STATED GOAL » Reproduce the data without changes, beginning at the line that has "table_cell A [1053, 927, 1140, 974]" and stopping after the line that has "table_cell Limited Jumping".

RECORDED INFORMATION »
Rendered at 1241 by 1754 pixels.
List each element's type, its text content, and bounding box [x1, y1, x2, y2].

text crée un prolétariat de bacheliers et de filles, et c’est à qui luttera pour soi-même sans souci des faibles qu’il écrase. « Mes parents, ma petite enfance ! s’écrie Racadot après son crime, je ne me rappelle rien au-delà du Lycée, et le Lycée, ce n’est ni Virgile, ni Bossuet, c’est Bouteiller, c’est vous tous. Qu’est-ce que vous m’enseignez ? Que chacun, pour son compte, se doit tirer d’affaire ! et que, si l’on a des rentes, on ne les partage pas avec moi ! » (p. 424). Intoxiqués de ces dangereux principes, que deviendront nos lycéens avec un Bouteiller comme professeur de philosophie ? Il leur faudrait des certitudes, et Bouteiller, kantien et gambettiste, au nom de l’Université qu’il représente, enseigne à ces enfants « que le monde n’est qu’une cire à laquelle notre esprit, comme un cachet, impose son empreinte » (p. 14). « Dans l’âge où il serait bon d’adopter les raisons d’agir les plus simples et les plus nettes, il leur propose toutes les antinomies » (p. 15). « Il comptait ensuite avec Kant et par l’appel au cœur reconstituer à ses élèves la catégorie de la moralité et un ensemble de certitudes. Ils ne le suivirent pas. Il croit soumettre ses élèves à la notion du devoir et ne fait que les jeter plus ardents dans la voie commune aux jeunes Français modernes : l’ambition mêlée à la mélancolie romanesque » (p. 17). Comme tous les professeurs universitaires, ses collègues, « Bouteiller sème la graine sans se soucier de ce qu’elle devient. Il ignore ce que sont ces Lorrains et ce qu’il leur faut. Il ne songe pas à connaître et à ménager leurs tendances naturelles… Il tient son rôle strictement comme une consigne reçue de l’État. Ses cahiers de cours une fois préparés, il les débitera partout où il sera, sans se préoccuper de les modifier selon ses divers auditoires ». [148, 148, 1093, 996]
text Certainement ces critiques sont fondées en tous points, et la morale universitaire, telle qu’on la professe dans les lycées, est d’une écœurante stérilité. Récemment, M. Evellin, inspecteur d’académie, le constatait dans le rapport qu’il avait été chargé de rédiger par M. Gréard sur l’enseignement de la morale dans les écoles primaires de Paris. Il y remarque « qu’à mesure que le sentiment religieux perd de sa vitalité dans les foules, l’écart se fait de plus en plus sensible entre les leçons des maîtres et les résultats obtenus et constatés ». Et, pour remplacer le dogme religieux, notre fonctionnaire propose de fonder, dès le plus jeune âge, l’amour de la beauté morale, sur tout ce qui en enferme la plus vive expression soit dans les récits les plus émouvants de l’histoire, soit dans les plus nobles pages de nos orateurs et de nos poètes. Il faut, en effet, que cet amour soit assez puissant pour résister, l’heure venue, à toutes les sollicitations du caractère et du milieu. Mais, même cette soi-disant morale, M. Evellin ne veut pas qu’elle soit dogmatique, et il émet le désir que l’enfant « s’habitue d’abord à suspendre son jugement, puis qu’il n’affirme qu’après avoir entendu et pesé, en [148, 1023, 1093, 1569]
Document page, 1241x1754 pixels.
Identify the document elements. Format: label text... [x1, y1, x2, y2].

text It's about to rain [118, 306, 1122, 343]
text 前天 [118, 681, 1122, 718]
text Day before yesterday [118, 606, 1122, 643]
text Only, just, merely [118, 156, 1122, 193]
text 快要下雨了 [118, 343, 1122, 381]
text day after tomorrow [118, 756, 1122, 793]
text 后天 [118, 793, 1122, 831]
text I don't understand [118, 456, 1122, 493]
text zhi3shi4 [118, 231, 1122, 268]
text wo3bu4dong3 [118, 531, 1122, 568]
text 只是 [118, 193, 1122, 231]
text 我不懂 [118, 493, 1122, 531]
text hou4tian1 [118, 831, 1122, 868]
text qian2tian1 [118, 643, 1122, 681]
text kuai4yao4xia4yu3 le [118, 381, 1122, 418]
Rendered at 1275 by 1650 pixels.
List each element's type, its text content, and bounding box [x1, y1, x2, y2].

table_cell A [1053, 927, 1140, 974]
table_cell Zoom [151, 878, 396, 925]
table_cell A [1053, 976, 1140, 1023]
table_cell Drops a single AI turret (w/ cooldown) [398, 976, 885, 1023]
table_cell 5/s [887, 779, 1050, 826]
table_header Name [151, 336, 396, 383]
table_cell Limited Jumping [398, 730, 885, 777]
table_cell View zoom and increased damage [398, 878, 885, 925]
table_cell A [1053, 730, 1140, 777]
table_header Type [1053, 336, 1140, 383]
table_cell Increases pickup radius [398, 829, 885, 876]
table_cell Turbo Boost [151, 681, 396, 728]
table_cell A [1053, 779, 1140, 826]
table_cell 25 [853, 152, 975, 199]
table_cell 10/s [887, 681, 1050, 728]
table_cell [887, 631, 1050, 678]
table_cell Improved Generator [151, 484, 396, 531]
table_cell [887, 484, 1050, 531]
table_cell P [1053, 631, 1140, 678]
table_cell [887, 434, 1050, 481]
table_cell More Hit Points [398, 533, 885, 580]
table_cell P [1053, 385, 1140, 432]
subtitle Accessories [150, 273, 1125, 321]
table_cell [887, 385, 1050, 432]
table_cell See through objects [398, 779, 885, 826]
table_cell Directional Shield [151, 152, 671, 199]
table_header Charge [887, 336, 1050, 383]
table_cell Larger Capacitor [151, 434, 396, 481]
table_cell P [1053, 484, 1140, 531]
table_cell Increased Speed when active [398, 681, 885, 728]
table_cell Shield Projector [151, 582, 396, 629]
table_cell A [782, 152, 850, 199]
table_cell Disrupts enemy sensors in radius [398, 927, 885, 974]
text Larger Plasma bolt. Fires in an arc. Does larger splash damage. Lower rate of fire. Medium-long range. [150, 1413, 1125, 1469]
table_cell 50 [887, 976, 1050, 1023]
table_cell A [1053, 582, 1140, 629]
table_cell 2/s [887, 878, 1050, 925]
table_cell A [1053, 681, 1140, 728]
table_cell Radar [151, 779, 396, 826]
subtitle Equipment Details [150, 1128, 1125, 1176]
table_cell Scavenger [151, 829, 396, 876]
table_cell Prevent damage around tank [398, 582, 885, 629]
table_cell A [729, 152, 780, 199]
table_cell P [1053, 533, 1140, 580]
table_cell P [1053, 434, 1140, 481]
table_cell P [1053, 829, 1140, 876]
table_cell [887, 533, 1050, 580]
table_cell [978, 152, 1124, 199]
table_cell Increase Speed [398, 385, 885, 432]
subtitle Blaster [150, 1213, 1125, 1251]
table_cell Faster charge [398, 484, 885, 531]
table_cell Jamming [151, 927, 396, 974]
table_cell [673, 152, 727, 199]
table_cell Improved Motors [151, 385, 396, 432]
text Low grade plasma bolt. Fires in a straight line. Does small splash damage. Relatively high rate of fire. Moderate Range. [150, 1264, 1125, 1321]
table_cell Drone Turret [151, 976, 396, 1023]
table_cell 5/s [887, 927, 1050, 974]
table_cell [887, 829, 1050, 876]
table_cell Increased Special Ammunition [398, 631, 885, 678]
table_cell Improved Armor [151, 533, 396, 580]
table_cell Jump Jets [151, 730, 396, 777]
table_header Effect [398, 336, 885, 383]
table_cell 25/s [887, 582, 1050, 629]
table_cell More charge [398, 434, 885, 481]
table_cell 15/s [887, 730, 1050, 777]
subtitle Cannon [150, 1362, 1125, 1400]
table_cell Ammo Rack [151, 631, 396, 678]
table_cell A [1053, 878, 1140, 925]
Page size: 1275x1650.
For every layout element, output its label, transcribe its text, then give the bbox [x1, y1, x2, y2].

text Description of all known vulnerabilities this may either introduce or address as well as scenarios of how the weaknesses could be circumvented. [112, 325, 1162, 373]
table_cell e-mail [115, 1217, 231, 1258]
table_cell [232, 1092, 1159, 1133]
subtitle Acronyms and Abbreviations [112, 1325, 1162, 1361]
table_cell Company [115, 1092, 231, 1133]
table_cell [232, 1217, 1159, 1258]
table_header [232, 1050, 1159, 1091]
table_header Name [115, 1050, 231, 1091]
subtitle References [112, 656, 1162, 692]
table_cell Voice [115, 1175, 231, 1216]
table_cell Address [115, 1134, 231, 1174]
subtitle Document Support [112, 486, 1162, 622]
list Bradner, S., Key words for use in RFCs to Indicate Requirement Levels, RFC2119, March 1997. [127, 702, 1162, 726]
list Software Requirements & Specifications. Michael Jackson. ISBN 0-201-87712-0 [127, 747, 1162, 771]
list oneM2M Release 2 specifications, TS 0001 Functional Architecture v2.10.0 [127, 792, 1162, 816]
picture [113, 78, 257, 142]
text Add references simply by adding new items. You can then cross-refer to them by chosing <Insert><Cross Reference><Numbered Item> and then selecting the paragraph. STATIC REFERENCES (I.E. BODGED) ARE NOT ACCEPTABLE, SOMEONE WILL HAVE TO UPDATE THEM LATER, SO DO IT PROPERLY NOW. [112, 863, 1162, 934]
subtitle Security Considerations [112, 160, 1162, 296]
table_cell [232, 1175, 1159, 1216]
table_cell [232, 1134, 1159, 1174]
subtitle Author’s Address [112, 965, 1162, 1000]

RESULT OF THE TASK »
table_cell A [1053, 927, 1140, 974]
table_cell Zoom [151, 878, 396, 925]
table_cell A [1053, 976, 1140, 1023]
table_cell Drops a single AI turret (w/ cooldown) [398, 976, 885, 1023]
table_cell 5/s [887, 779, 1050, 826]
table_header Name [151, 336, 396, 383]
table_cell Limited Jumping [398, 730, 885, 777]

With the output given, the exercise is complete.